If a line of the data below holds the word "Left", list it.
*** Dataset extract ***
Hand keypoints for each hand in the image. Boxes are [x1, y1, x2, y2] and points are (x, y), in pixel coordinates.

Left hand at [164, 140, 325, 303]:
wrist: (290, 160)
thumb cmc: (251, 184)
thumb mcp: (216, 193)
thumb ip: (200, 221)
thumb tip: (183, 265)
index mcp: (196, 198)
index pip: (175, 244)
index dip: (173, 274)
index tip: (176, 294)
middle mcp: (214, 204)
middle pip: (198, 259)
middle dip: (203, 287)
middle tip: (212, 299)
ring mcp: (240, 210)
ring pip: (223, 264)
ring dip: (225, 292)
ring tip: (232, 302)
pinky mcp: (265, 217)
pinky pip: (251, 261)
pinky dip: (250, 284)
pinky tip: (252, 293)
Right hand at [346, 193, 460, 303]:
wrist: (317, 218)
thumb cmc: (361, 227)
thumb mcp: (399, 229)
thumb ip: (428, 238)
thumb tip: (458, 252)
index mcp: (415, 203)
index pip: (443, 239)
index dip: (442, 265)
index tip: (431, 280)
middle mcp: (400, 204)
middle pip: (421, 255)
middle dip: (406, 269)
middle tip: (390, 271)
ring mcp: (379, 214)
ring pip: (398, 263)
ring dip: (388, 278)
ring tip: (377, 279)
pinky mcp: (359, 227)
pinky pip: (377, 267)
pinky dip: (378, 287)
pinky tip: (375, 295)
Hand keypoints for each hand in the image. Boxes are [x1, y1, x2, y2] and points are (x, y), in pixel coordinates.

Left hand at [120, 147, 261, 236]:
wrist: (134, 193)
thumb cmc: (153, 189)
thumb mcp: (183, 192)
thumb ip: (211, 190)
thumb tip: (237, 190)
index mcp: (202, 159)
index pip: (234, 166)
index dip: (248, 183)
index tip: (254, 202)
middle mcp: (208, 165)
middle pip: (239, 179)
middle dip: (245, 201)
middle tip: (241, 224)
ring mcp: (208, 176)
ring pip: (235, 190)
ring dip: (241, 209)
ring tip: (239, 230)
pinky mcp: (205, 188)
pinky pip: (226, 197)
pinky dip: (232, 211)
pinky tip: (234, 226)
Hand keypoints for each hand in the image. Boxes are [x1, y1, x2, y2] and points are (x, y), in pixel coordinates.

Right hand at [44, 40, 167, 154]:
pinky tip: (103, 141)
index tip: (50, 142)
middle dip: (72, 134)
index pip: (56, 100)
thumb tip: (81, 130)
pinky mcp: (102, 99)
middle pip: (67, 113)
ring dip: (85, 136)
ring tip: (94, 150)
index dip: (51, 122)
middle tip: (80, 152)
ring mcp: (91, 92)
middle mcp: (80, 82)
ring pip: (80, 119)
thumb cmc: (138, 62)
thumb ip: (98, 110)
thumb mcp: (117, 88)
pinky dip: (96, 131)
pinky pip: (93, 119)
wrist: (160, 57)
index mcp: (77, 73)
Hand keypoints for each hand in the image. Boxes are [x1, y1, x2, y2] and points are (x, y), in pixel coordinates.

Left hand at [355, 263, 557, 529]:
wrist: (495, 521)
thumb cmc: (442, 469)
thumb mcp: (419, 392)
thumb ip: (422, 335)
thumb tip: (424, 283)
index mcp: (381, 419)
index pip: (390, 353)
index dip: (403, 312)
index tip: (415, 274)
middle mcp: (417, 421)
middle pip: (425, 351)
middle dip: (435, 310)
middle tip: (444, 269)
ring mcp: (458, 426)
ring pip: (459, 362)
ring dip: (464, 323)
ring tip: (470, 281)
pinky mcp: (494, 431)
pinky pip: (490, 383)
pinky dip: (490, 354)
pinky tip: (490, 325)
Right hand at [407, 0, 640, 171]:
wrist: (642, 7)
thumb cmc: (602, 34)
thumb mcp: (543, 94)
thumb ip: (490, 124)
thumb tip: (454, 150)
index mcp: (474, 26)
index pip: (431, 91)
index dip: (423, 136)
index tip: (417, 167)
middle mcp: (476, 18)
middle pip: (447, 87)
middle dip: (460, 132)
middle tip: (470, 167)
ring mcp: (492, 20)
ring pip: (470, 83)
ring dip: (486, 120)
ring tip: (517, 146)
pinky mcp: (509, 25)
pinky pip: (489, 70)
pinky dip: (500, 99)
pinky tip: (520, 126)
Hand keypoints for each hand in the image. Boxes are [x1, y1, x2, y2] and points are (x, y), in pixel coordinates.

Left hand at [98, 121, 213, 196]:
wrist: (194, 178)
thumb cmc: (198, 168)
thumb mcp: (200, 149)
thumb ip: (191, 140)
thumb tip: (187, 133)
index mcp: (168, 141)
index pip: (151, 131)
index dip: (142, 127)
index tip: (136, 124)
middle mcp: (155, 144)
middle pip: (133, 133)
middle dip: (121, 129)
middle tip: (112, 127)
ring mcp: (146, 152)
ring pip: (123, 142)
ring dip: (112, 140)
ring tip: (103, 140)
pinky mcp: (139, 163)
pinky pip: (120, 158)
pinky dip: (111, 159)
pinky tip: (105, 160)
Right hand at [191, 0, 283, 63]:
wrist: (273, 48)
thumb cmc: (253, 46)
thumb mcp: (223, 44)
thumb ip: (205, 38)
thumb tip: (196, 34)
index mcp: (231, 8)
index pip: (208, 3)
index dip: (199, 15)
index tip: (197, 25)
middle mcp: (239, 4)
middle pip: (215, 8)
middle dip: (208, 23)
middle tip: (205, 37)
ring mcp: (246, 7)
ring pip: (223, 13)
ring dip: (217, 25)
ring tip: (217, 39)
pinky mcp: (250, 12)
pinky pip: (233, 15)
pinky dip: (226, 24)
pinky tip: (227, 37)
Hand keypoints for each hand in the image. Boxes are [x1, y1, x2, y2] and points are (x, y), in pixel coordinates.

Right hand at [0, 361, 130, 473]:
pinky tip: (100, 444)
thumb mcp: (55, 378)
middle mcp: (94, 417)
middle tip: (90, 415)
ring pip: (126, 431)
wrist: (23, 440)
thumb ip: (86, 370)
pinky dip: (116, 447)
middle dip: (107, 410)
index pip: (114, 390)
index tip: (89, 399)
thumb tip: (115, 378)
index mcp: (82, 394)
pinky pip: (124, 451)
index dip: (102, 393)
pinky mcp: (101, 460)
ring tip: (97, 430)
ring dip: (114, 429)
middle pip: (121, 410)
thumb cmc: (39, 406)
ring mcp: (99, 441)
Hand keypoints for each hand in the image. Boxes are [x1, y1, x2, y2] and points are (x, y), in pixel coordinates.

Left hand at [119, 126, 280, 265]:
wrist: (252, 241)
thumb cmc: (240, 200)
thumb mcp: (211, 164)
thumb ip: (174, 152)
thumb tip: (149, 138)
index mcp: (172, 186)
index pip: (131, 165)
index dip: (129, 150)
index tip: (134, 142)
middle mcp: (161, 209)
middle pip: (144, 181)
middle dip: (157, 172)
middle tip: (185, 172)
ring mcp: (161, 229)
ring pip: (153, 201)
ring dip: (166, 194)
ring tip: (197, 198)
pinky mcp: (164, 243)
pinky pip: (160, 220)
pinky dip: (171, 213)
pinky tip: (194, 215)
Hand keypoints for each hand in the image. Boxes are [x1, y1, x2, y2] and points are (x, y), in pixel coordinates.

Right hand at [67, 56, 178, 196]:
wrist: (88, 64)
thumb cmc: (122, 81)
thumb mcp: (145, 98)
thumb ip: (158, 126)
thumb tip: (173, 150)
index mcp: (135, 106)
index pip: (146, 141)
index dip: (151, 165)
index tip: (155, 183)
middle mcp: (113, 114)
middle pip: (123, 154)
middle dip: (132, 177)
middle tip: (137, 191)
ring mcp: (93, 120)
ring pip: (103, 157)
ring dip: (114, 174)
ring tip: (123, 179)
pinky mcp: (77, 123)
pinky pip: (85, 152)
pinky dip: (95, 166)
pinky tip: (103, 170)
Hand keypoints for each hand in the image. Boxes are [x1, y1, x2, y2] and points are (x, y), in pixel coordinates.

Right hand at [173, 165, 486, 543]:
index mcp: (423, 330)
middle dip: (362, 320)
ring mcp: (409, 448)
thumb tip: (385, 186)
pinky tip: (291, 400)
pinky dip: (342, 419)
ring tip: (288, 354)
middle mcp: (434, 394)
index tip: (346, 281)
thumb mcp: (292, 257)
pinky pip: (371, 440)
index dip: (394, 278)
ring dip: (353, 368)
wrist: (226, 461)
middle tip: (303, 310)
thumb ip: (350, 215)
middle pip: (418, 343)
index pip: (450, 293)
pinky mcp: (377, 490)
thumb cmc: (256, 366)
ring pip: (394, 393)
*** End of Dataset extract ***
Task result:
Left hand at [164, 140, 325, 303]:
Left hand at [120, 147, 261, 236]:
Left hand at [355, 263, 557, 529]:
Left hand at [98, 121, 213, 196]:
Left hand at [119, 126, 280, 265]:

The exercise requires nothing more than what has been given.